For the rulers of the House of Habsburg, the Washing of Feet was a demonstration of their humility before God and of Christian charity, part of the canon of a sovereign’s virtues. The ritual was practised until the end of Habsburg rule. Pictorial records of this ceremony have been preserved from Emperor Franz Joseph’s time.
Twelve poor men and twelve poor women were chosen, medically examined and then thoroughly cleansed and dressed uniformly in black. The annual directory for 1880 gives the ages of the participants that year as ranging from 88 to 92. The ceremony involved a procession to church and a public banquet with four courses. However, the food was not eaten in situ, but given to the participants in a painted wooden tub to take home. Only then did the actual washing of the feet take place.
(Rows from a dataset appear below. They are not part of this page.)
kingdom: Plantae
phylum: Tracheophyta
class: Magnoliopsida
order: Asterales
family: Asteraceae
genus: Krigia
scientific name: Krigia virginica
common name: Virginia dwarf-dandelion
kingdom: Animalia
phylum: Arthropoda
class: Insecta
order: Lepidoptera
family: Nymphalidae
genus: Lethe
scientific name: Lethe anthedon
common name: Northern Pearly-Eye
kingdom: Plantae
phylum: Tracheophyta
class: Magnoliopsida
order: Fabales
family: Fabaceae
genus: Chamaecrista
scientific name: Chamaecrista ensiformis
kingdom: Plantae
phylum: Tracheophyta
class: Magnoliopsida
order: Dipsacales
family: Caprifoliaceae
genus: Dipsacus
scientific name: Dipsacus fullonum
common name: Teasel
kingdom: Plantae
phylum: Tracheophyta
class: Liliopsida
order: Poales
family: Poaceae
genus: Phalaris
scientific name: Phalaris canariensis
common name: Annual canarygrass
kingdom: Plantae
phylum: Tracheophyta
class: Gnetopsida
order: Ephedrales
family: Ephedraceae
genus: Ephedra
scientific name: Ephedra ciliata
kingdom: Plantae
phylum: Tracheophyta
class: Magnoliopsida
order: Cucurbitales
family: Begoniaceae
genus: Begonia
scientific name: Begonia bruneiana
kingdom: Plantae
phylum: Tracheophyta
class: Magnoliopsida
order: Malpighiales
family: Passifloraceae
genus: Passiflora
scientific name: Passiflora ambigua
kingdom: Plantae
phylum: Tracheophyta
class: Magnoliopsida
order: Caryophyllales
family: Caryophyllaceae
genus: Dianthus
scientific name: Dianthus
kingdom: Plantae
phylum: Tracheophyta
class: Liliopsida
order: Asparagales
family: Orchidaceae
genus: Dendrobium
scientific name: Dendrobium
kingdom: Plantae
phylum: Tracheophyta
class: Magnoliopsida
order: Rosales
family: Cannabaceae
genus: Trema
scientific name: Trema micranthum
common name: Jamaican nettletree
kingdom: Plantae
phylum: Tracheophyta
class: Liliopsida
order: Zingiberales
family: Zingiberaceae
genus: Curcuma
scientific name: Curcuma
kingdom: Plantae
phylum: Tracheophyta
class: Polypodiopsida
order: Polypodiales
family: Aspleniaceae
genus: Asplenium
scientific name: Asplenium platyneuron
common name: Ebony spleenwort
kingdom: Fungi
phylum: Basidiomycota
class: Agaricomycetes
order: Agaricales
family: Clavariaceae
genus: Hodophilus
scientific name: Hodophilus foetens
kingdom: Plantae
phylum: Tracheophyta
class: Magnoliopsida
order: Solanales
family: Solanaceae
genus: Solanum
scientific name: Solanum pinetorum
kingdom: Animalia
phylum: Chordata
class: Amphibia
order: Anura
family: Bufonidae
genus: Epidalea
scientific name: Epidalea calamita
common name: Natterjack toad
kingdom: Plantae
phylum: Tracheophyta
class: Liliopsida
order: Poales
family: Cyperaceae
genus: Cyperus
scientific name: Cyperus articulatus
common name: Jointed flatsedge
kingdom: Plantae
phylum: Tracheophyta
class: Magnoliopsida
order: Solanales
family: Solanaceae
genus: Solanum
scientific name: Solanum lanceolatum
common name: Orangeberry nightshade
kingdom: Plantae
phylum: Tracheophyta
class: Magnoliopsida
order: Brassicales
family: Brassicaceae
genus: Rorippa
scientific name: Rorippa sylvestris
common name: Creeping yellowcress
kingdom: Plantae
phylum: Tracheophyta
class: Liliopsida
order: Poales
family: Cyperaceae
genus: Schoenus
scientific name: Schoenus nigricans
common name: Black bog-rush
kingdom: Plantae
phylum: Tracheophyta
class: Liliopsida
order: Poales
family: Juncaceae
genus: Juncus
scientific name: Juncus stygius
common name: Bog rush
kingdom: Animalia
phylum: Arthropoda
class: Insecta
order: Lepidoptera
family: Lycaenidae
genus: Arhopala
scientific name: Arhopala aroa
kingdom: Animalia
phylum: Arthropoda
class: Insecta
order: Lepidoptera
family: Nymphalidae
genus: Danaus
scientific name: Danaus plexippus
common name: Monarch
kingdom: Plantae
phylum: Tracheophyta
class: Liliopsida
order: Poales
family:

The emperor and empress knelt down, and, moving from one person to the next, washed their feet, dried them, assisted by a prelate, who held a basin for them, and another cleric, who refilled it with water. Finally each of the twelve aged people received a white leather pouch containing 30 silver coins together with wine jugs and beakers of green stoneware, before being driven home in a court carriage.
During the last years of his life Franz Joseph rarely performed the ceremony because of his failing health. To prevent the ritual falling into oblivion, each year a number of needy people were chosen and given symbolic gifts of money.